Yes, there are many stirring speeches and examples of intimate camaraderie that touch the soul. But sometimes your manager tries a team building exercise in the hotel dining room, but no one really gets it. These were the parts that made Being: Liverpool embarrassing, but they also made it real in a way that few of its successors can match. It’s safe to say that this mistake won’t be repeated should a sequel air.


The African Cup of Nations is increasingly becoming a kind of graveyard of giants. Aside from Senegal and Nigeria, few of the continent’s most powerful states have much luck in Ivory Coast.
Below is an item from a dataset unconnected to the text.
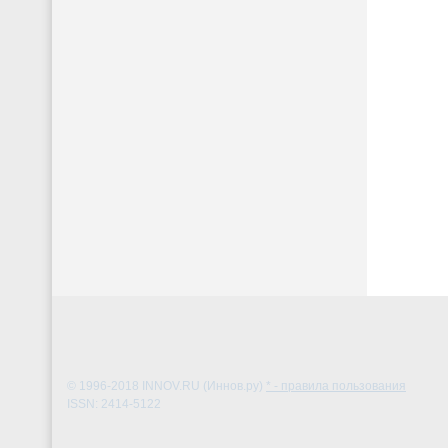
© 1996-2018
INNOV.RU (Иннов.ру)
* - правила пользования
ISSN: 2414-5122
The host country, of course, suffered the most, being humiliated by Equatorial Guinea in the final group game and then narrowly qualifying for the knockout rounds fired his manager. But Ivory Coast is far from alone. Algeria, Ghana and Tunisia were all eliminated without winning a single game.

Cameroon needed a goal in the 91st minute to avoid the same fate. Egypt – after losing Mohamed Salah to injuries – did things even better, scoring in the 99th minute against an impressive Cape Verde team to secure a place in the round of 16. (It feels a bit like every game in the tournament doesn’t really start until stoppage time is over.)

It’s too early to give a definitive explanation for this, but here are three theories, in descending order of likelihood but, crucially, in increasing order of interest.

It could be one of those things, an essentially random confluence of factors that can easily be mistaken for a pattern.

It could be a sign that Africa’s peak is leveling off but its base is broadening, as has been the case across much of the game in recent years.

Or it could be the case that stars can have a dual function. Of course, people like Salah, Ghana’s Mohammed Kudus and Ivory Coast’s Seko Fofana radiate light, but they also exert gravity. Their presence can create a dependency and reduce their teammates to little more than a supporting role. (Watch Egypt’s reaction to Salah’s absence.)

It has both an inhibiting effect on your own side and an encouraging effect on your opponents. Equatorial Guinea and Cape Verde, for example, do not have this problem either and seem to be doing better there.

At this point, Manchester United fans are ready to use any glimmer of hope as a sign of renewal. If things were as United believe they should be, and England’s biggest club were conquering the Premier League like a juggernaut, the hiring of an executive would be little more than a footnote. Since this is not the case, a lot is being read into it the appointment of Omar Berrada.

Berrada, a Catalan, is of course the first appointment from Ineos, the conglomerate owned by Jim Ratcliffe, freshly installed as both a minority investor and majority controller of the “football” part of the former Manchester United Football Club. Berrada’s arrival as chief executive was (understandably) seen as a sign of the vision that Ineos – an organization that has long seen itself as a pioneer in sport – has for Old Trafford.

But while Berrada is undoubtedly a shrewd signing – smart, respected and with a great sense of who to follow on Twitter – and although bringing him in from Manchester City is a popular move, praising it as an innovative decision is a bit of a stretch . United have gone to the best-run club (Asterisk pending) in football and took the highest ranking manager he could find. This is a smart move. It’s not a novel.